[[ Material for the task, beginning ]]

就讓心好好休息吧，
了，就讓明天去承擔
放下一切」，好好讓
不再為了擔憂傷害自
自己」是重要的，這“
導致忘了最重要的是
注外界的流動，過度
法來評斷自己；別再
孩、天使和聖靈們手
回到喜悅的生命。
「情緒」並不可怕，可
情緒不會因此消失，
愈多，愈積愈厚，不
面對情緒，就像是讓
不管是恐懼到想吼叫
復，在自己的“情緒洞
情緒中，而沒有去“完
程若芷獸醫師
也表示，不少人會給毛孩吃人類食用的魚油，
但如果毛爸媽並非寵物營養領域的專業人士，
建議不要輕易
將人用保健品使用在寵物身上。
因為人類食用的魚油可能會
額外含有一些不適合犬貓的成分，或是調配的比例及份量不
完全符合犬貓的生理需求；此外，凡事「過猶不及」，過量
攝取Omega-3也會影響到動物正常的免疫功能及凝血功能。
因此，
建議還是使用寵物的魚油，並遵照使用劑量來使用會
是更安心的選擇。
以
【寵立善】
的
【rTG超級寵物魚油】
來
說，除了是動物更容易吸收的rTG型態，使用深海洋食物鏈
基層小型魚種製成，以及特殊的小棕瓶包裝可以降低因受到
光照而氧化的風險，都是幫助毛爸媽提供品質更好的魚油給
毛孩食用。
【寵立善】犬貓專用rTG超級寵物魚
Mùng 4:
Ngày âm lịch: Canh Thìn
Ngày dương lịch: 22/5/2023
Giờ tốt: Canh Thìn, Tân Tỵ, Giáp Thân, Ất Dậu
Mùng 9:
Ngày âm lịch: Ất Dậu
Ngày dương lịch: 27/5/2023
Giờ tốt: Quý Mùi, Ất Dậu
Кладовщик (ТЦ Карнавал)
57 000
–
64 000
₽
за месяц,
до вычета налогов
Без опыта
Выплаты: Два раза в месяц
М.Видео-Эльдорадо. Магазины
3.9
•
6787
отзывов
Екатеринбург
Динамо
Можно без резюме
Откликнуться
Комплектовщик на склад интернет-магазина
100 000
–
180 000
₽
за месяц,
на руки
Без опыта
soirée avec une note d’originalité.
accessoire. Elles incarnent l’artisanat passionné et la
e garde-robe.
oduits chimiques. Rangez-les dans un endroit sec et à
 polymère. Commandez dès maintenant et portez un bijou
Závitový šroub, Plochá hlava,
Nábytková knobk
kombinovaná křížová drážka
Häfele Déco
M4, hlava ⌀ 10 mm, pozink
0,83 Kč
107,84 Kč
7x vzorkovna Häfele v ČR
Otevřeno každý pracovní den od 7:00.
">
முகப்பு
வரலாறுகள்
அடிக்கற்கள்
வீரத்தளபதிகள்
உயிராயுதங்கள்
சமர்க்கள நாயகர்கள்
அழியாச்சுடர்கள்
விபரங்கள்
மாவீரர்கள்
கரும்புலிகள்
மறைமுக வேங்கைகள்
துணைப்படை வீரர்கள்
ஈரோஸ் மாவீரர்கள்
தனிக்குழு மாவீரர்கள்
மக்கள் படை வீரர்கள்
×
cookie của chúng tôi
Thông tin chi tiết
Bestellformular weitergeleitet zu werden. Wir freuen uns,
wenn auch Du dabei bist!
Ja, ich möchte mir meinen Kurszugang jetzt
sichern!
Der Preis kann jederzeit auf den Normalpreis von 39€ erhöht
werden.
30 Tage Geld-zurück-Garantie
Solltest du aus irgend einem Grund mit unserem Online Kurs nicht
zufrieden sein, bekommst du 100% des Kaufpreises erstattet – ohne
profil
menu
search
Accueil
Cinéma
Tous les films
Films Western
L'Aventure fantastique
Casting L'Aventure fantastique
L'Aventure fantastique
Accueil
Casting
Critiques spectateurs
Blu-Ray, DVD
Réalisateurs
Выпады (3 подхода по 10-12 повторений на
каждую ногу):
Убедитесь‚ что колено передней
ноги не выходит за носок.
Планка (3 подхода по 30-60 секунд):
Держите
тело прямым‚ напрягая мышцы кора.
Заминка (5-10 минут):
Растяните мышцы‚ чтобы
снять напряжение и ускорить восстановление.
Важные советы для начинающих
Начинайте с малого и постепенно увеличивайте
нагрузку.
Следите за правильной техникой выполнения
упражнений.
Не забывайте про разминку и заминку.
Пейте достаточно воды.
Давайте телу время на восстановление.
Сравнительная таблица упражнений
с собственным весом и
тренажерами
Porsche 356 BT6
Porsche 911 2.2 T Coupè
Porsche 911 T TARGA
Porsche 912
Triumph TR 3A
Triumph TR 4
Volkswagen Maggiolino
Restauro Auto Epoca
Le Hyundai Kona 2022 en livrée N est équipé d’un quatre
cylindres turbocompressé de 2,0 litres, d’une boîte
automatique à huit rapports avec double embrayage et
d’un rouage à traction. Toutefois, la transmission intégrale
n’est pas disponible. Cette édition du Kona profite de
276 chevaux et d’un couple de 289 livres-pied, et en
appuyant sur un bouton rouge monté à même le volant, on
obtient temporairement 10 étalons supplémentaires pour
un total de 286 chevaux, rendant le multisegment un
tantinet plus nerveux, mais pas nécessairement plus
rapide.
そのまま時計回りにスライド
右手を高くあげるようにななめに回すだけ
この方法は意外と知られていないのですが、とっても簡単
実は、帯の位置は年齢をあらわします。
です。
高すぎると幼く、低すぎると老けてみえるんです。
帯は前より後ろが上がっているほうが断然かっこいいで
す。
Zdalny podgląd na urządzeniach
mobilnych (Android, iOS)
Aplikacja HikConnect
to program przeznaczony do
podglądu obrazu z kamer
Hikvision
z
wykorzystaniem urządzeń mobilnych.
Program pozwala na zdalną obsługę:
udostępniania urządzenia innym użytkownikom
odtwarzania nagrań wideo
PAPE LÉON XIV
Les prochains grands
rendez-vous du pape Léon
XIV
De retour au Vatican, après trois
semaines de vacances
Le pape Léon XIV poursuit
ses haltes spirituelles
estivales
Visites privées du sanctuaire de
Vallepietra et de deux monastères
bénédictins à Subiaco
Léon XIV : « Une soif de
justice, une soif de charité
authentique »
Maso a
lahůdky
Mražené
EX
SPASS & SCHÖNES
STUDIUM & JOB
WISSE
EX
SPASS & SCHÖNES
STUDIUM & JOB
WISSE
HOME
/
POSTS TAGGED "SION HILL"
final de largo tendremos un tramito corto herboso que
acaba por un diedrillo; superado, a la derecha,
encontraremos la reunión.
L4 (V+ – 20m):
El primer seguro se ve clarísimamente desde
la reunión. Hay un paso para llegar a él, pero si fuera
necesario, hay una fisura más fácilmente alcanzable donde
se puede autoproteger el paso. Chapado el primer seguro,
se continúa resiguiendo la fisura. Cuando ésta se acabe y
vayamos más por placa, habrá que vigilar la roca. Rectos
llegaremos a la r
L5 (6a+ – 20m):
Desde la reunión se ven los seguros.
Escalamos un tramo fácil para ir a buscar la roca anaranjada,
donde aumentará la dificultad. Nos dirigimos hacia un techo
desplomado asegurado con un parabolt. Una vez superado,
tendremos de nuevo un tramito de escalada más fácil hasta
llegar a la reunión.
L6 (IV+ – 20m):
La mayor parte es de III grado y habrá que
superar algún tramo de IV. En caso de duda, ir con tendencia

[[ Material for the task, end ]]

Directions:
Count the lines in the records above that contain the string "восстановление". Reply with the number alone.

Expected answer:
2